ECLI:NL:RBGRO:2011:BR3392
Rechtbank Groningen
- Eerste aanleg - enkelvoudig
- Rechtspraak.nl
Vordering tot betaling van een factuur en bewijsvoering door partijgetuige
In deze zaak, behandeld door de Rechtbank Groningen op 7 juli 2011, is eiseres, een vennootschap onder firma, een procedure gestart tegen gedaagde wegens een vordering tot betaling van een factuur. De zaak is voortgekomen uit een tussenvonnis van 13 januari 2011, waarin eiseres werd toegelaten tot het bewijs dat de op 24 maart 2009 gefactureerde werkzaamheden in opdracht en voor rekening van gedaagde zijn verricht. Op 4 mei 2011 is een getuige aan de zijde van eiseres gehoord, die verklaarde dat hij een schriftelijke verklaring had ondertekend en dat hij achter deze verklaring stond. De getuige gaf aan dat hij extra werkzaamheden had verricht, waarvoor gedaagde hem zou betalen. De kantonrechter heeft vastgesteld dat de getuigenverklaring, samen met andere bewijsstukken, voldoende was om de vordering van eiseres te onderbouwen.

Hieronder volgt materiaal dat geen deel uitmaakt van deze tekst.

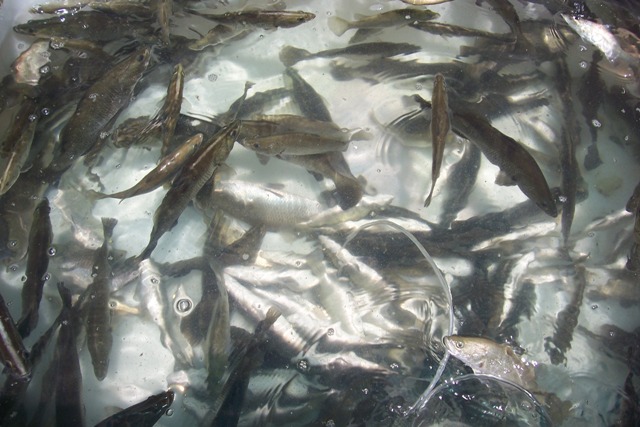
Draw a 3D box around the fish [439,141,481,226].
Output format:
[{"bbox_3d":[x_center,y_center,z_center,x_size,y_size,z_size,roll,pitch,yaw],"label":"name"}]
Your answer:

De kantonrechter oordeelde dat de schriftelijke verklaring van de getuige, alsmede andere in het geding gebrachte stukken, voldoende bewijs opleverden voor de vordering van eiseres. Gedaagde had geen tegenbewijs geleverd en de kantonrechter concludeerde dat eiseres in zijn bewijsopdracht was geslaagd. De vordering werd toegewezen, waarbij gedaagde werd veroordeeld tot betaling van een bedrag van € 1.289,31, vermeerderd met wettelijke rente en proceskosten. De kantonrechter verklaarde het vonnis uitvoerbaar bij voorraad, wat betekent dat eiseres het bedrag direct kon vorderen, ongeacht een eventuele hoger beroep.
Dit vonnis is uitgesproken door mr. F. de Jong, kantonrechter, en is een voorbeeld van hoe de rechter omgaat met bewijsvoering in civiele zaken, waarbij de rol van getuigen en schriftelijke verklaringen cruciaal zijn voor de uitkomst van de zaak.